Collected data:
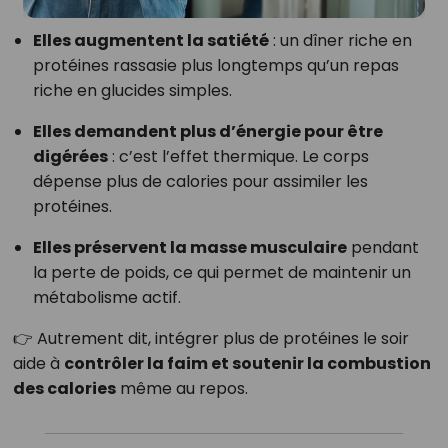
Elles augmentent la satiété
: un dîner riche en
protéines rassasie plus longtemps qu’un repas
riche en glucides simples.
Elles demandent plus d’énergie pour être
digérées
: c’est l’effet thermique. Le corps
dépense plus de calories pour assimiler les
protéines.
Elles préservent la masse musculaire
pendant
la perte de poids, ce qui permet de maintenir un
métabolisme actif.
👉 Autrement dit, intégrer plus de protéines le soir
aide à
contrôler la faim et soutenir la combustion
des calories
même au repos.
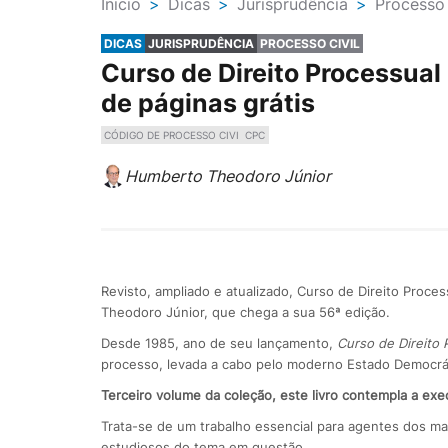
Ínicio
>
Dicas
>
Jurisprudência
>
Processo 
DICAS
JURISPRUDÊNCIA
PROCESSO CIVIL
Curso de Direito Processual
de páginas grátis
CÓDIGO DE PROCESSO CIVI
CPC
Humberto Theodoro Júnior
Revisto, ampliado e atualizado, Curso de Direito Proce
Theodoro Júnior, que chega a sua 56ª edição.
Desde 1985, ano de seu lançamento,
Curso de Direito P
processo, levada a cabo pelo moderno Estado Democrát
Terceiro volume da coleção, este livro contempla a exe
Trata-se de um trabalho essencial para agentes dos ma
estudiosos do tema em questão.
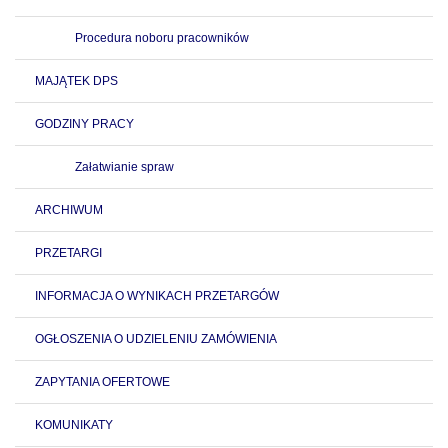
Procedura noboru pracowników
MAJĄTEK DPS
GODZINY PRACY
Załatwianie spraw
ARCHIWUM
PRZETARGI
INFORMACJA O WYNIKACH PRZETARGÓW
OGŁOSZENIA O UDZIELENIU ZAMÓWIENIA
ZAPYTANIA OFERTOWE
KOMUNIKATY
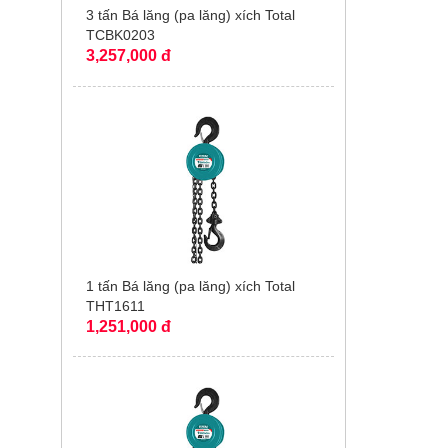
3 tấn Bá lăng (pa lăng) xích Total
TCBK0203
3,257,000 đ
1 tấn Bá lăng (pa lăng) xích Total
THT1611
1,251,000 đ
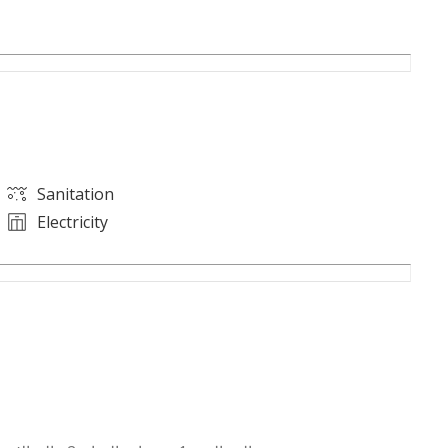
Sanitation
Electricity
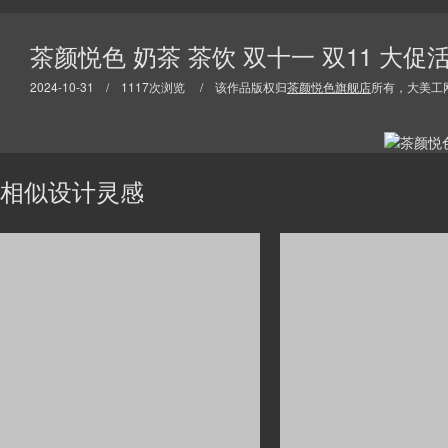
茶颜悦色 奶茶 茶饮 双十一 双11 大
2024-10-31 / 1117次浏览 / 该作品版权归
茶颜悦色旗舰店
所有，大美工
相似设计灵感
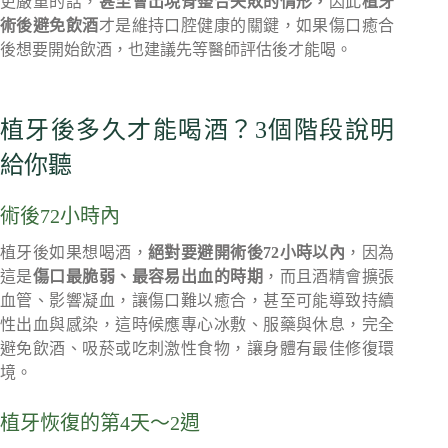
更嚴重的話，
甚至會出現骨整合失敗的情形，
因此
植牙
術後避免飲酒
才是維持口腔健康的關鍵，如果傷口癒合
後想要開始飲酒，也建議先等醫師評估後才能喝。
植牙後多久才能喝酒？3個階段說明
給你聽
術後72小時內
植牙後如果想喝酒，
絕對要避開術後72小時以內
，因為
這是
傷口最脆弱、最容易出血的時期
，而且酒精會擴張
血管、影響凝血，讓傷口難以癒合，甚至可能導致持續
性出血與感染，這時候應專心冰敷、服藥與休息，完全
避免飲酒、吸菸或吃刺激性食物，讓身體有最佳修復環
境。
植牙恢復的第4天～2週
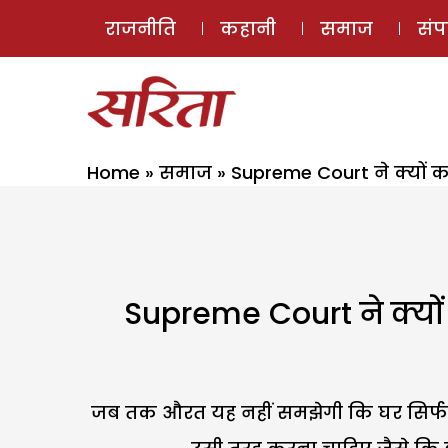
राजनीति
कहानी
समाज
सं
Home
»
समाज
»
Supreme Court ने क्यों
Supreme Court ने क्यो
जब तक औरत यह नहीं समझेगी कि घर सिर्फ उ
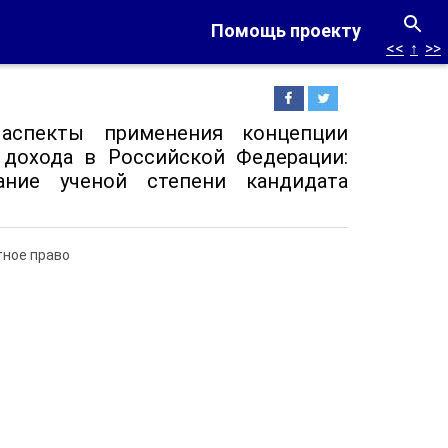
Помощь проекту
<<
↑
>>
 аспекты применения концепции
») дохода в Российской Федерации:
ние ученой степени кандидата
тное право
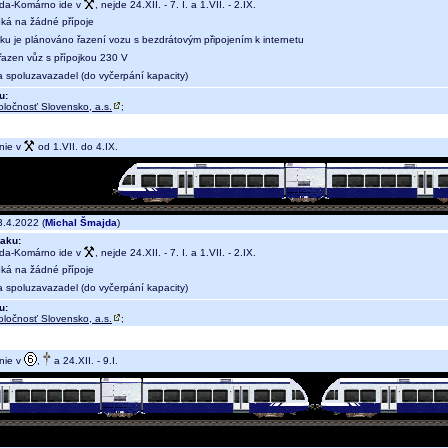
da-Komárno ide v
, nejde 24.XII. - 7. I. a 1.VII. - 2.IX.
eká na žádné přípoje
aku je plánováno řazení vozu s bezdrátovým připojením k internetu
 řazen vůz s přípojkou 230 V
a spoluzavazadel (do vyčerpání kapacity)
u:
oločnosť Slovensko, a.s.
;
nie v
od 1.VII. do 4.IX.
.4.2022 (
Michal Šmajda
)
aku:
da-Komárno ide v
, nejde 24.XII. - 7. I. a 1.VII. - 2.IX.
eká na žádné přípoje
a spoluzavazadel (do vyčerpání kapacity)
u:
oločnosť Slovensko, a.s.
;
nie v
,
a 24.XII. - 9.I.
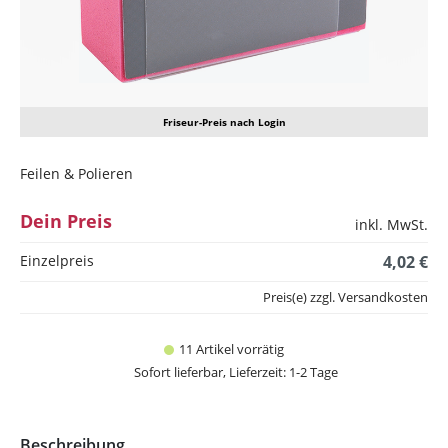
Friseur-Preis nach Login
Feilen & Polieren
Dein Preis
inkl. MwSt.
Einzelpreis
4,02 €
Preis(e) zzgl. Versandkosten
11 Artikel vorrätig
Sofort lieferbar, Lieferzeit: 1-2 Tage
Beschreibung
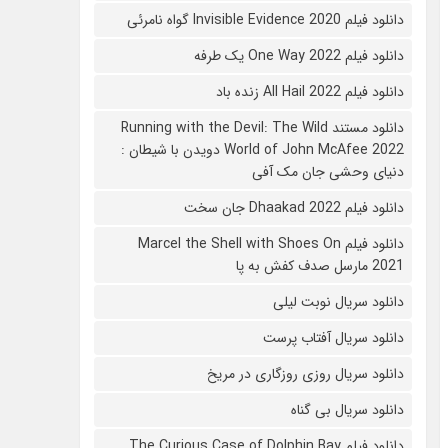
دانلود فیلم 2020 Invisible Evidence گواه نامرئی
دانلود فیلم One Way 2022 یک طرفه
دانلود فیلم All Hail 2022 زنده باد
دانلود مستند Running with the Devil: The Wild
World of John McAfee 2022 دویدن با شیطان :
دنیای وحشی جان مک آفی
دانلود فیلم Dhaakad 2022 جان سخت
دانلود فیلم Marcel the Shell with Shoes On
2021 مارسل صدف کفش به پا
دانلود سریال نوبت لیلی
دانلود سریال آفتاب پرست
دانلود سریال روزی روزگاری در مریخ
دانلود سریال بی گناه
دانلود فیلم The Curious Case of Dolphin Bay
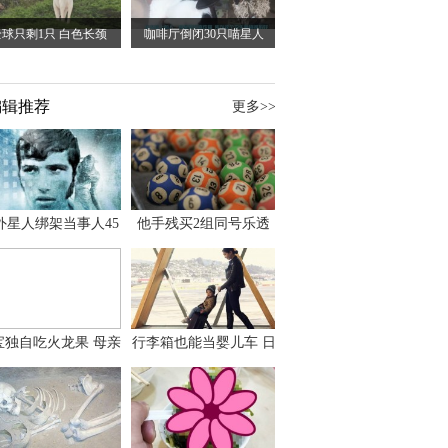
全球只剩1只 白色长颈
咖啡厅倒闭30只喵星人
编辑推荐
更多>>
外星人绑架当事人45
他手残买2组同号乐透
出书 还原1973年帕
竟连中头奖爽领970多
斯卡古拉事件
万
宝独自吃火龙果 母亲
行李箱也能当婴儿车 日
傻眼：以为命案现场
本家长出远门新利器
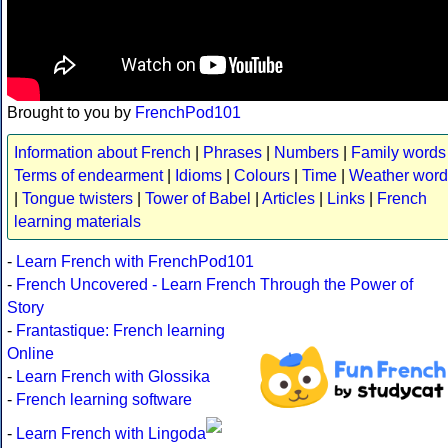
Brought to you by
FrenchPod101
Information about French
|
Phrases
|
Numbers
|
Family words
Terms of endearment
|
Idioms
|
Colours
|
Time
|
Weather word
|
Tongue twisters
|
Tower of Babel
|
Articles
|
Links
|
French
learning materials
-
Learn French with FrenchPod101
-
French Uncovered - Learn French Through the Power of
Story
-
Frantastique: French learning
Online
-
Learn French with Glossika
-
French learning software
-
Learn French with Lingoda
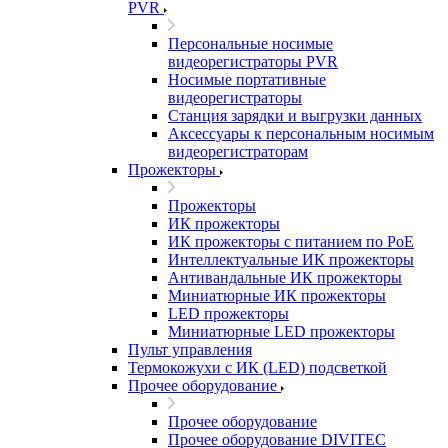
PVR
Персональные носимые
видеорегистраторы PVR
Носимые портативные
видеорегистраторы
Станция зарядки и выгрузки данных
Аксессуары к персональным носимым
видеорегистраторам
Прожекторы
Прожекторы
ИК прожекторы
ИК прожекторы с питанием по PoE
Интеллектуальные ИК прожекторы
Антивандальные ИК прожекторы
Миниатюрные ИК прожекторы
LED прожекторы
Миниатюрные LED прожекторы
Пульт управления
Термокожухи с ИК (LED) подсветкой
Прочее оборудование
Прочее оборудование
Прочее оборудование DIVITEC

About this exercise: In the records above, find each line with the word "فیلم" and copy it out.

Task response:
دانلود فیلم 2020 Invisible Evidence گواه نامرئی
دانلود فیلم One Way 2022 یک طرفه
دانلود فیلم All Hail 2022 زنده باد
دانلود فیلم Dhaakad 2022 جان سخت
دانلود فیلم Marcel the Shell with Shoes On
دانلود فیلم The Curious Case of Dolphin Bay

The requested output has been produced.